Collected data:

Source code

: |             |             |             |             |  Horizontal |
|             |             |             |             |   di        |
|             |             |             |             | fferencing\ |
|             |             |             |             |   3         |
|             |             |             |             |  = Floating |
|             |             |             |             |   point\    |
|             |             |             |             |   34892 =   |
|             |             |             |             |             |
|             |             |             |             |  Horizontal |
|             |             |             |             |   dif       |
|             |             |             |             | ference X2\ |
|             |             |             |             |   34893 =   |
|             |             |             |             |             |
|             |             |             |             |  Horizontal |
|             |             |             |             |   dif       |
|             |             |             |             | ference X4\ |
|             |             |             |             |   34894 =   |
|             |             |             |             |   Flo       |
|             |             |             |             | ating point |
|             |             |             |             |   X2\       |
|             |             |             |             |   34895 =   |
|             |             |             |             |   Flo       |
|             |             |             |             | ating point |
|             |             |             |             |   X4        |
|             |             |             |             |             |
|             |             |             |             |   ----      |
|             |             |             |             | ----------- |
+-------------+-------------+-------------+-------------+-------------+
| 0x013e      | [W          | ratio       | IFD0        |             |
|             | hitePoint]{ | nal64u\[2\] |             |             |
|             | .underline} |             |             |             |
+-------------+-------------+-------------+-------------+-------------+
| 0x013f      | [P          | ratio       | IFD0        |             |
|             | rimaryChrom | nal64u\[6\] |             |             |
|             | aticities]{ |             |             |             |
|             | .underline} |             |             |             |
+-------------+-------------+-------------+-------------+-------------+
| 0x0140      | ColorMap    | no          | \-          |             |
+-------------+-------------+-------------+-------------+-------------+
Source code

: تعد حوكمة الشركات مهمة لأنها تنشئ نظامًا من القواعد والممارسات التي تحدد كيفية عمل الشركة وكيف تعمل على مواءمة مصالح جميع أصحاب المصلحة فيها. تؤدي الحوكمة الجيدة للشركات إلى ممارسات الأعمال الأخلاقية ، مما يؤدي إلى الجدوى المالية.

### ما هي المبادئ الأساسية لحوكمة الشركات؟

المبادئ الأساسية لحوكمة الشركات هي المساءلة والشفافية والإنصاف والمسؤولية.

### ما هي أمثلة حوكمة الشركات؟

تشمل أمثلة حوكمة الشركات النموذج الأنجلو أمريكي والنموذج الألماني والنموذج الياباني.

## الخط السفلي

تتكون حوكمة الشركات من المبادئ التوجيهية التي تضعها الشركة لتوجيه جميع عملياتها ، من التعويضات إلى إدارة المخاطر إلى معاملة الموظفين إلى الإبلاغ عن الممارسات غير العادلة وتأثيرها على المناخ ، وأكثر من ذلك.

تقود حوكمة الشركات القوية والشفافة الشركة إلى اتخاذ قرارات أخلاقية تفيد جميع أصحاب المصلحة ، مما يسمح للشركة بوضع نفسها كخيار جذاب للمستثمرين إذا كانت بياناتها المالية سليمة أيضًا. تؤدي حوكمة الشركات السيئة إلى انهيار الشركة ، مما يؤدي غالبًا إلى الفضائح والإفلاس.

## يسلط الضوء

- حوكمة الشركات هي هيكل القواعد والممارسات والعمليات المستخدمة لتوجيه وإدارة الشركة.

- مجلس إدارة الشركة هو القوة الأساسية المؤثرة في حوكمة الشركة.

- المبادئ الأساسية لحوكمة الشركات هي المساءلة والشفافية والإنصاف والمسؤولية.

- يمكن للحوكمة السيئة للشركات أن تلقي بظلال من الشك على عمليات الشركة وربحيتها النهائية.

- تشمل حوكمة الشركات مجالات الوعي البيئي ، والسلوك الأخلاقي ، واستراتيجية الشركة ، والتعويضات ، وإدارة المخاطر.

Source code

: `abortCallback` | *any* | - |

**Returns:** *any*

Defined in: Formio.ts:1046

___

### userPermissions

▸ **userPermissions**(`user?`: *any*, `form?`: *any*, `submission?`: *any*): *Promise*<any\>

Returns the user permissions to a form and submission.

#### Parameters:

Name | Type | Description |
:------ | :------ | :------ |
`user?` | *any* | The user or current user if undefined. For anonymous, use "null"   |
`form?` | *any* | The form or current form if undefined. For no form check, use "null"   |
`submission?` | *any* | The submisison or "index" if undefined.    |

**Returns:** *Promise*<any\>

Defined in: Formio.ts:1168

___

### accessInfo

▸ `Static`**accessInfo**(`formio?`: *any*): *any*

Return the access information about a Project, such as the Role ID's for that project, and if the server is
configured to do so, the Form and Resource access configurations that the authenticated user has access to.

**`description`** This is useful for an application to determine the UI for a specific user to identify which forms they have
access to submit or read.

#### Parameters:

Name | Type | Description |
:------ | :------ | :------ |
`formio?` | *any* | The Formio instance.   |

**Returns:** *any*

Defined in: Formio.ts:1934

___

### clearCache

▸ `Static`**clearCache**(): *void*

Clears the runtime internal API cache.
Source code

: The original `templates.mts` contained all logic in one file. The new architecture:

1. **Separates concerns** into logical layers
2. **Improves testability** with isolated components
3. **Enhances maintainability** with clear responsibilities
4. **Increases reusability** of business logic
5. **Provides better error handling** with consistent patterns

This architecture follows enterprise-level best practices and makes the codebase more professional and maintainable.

DIRECTIVE: An exact copy of all the entries is what's needed; write it out.

WRITTEN RESPONSE:
Source code

: |             |             |             |             |  Horizontal |
|             |             |             |             |   di        |
|             |             |             |             | fferencing\ |
|             |             |             |             |   3         |
|             |             |             |             |  = Floating |
|             |             |             |             |   point\    |
|             |             |             |             |   34892 =   |
|             |             |             |             |             |
|             |             |             |             |  Horizontal |
|             |             |             |             |   dif       |
|             |             |             |             | ference X2\ |
|             |             |             |             |   34893 =   |
|             |             |             |             |             |
|             |             |             |             |  Horizontal |
|             |             |             |             |   dif       |
|             |             |             |             | ference X4\ |
|             |             |             |             |   34894 =   |
|             |             |             |             |   Flo       |
|             |             |             |             | ating point |
|             |             |             |             |   X2\       |
|             |             |             |             |   34895 =   |
|             |             |             |             |   Flo       |
|             |             |             |             | ating point |
|             |             |             |             |   X4        |
|             |             |             |             |             |
|             |             |             |             |   ----      |
|             |             |             |             | ----------- |
+-------------+-------------+-------------+-------------+-------------+
| 0x013e      | [W          | ratio       | IFD0        |             |
|             | hitePoint]{ | nal64u\[2\] |             |             |
|             | .underline} |             |             |             |
+-------------+-------------+-------------+-------------+-------------+
| 0x013f      | [P          | ratio       | IFD0        |             |
|             | rimaryChrom | nal64u\[6\] |             |             |
|             | aticities]{ |             |             |             |
|             | .underline} |             |             |             |
+-------------+-------------+-------------+-------------+-------------+
| 0x0140      | ColorMap    | no          | \-          |             |
+-------------+-------------+-------------+-------------+-------------+
Source code

: تعد حوكمة الشركات مهمة لأنها تنشئ نظامًا من القواعد والممارسات التي تحدد كيفية عمل الشركة وكيف تعمل على مواءمة مصالح جميع أصحاب المصلحة فيها. تؤدي الحوكمة الجيدة للشركات إلى ممارسات الأعمال الأخلاقية ، مما يؤدي إلى الجدوى المالية.

### ما هي المبادئ الأساسية لحوكمة الشركات؟

المبادئ الأساسية لحوكمة الشركات هي المساءلة والشفافية والإنصاف والمسؤولية.

### ما هي أمثلة حوكمة الشركات؟

تشمل أمثلة حوكمة الشركات النموذج الأنجلو أمريكي والنموذج الألماني والنموذج الياباني.

## الخط السفلي

تتكون حوكمة الشركات من المبادئ التوجيهية التي تضعها الشركة لتوجيه جميع عملياتها ، من التعويضات إلى إدارة المخاطر إلى معاملة الموظفين إلى الإبلاغ عن الممارسات غير العادلة وتأثيرها على المناخ ، وأكثر من ذلك.

تقود حوكمة الشركات القوية والشفافة الشركة إلى اتخاذ قرارات أخلاقية تفيد جميع أصحاب المصلحة ، مما يسمح للشركة بوضع نفسها كخيار جذاب للمستثمرين إذا كانت بياناتها المالية سليمة أيضًا. تؤدي حوكمة الشركات السيئة إلى انهيار الشركة ، مما يؤدي غالبًا إلى الفضائح والإفلاس.

## يسلط الضوء

- حوكمة الشركات هي هيكل القواعد والممارسات والعمليات المستخدمة لتوجيه وإدارة الشركة.

- مجلس إدارة الشركة هو القوة الأساسية المؤثرة في حوكمة الشركة.

- المبادئ الأساسية لحوكمة الشركات هي المساءلة والشفافية والإنصاف والمسؤولية.

- يمكن للحوكمة السيئة للشركات أن تلقي بظلال من الشك على عمليات الشركة وربحيتها النهائية.

- تشمل حوكمة الشركات مجالات الوعي البيئي ، والسلوك الأخلاقي ، واستراتيجية الشركة ، والتعويضات ، وإدارة المخاطر.

Source code

: `abortCallback` | *any* | - |

**Returns:** *any*

Defined in: Formio.ts:1046

___

### userPermissions

▸ **userPermissions**(`user?`: *any*, `form?`: *any*, `submission?`: *any*): *Promise*<any\>

Returns the user permissions to a form and submission.

#### Parameters:

Name | Type | Description |
:------ | :------ | :------ |
`user?` | *any* | The user or current user if undefined. For anonymous, use "null"   |
`form?` | *any* | The form or current form if undefined. For no form check, use "null"   |
`submission?` | *any* | The submisison or "index" if undefined.    |

**Returns:** *Promise*<any\>

Defined in: Formio.ts:1168

___

### accessInfo

▸ `Static`**accessInfo**(`formio?`: *any*): *any*

Return the access information about a Project, such as the Role ID's for that project, and if the server is
configured to do so, the Form and Resource access configurations that the authenticated user has access to.

**`description`** This is useful for an application to determine the UI for a specific user to identify which forms they have
access to submit or read.

#### Parameters:

Name | Type | Description |
:------ | :------ | :------ |
`formio?` | *any* | The Formio instance.   |

**Returns:** *any*

Defined in: Formio.ts:1934

___

### clearCache

▸ `Static`**clearCache**(): *void*

Clears the runtime internal API cache.
Source code

: The original `templates.mts` contained all logic in one file. The new architecture:

1. **Separates concerns** into logical layers
2. **Improves testability** with isolated components
3. **Enhances maintainability** with clear responsibilities
4. **Increases reusability** of business logic
5. **Provides better error handling** with consistent patterns

This architecture follows enterprise-level best practices and makes the codebase more professional and maintainable.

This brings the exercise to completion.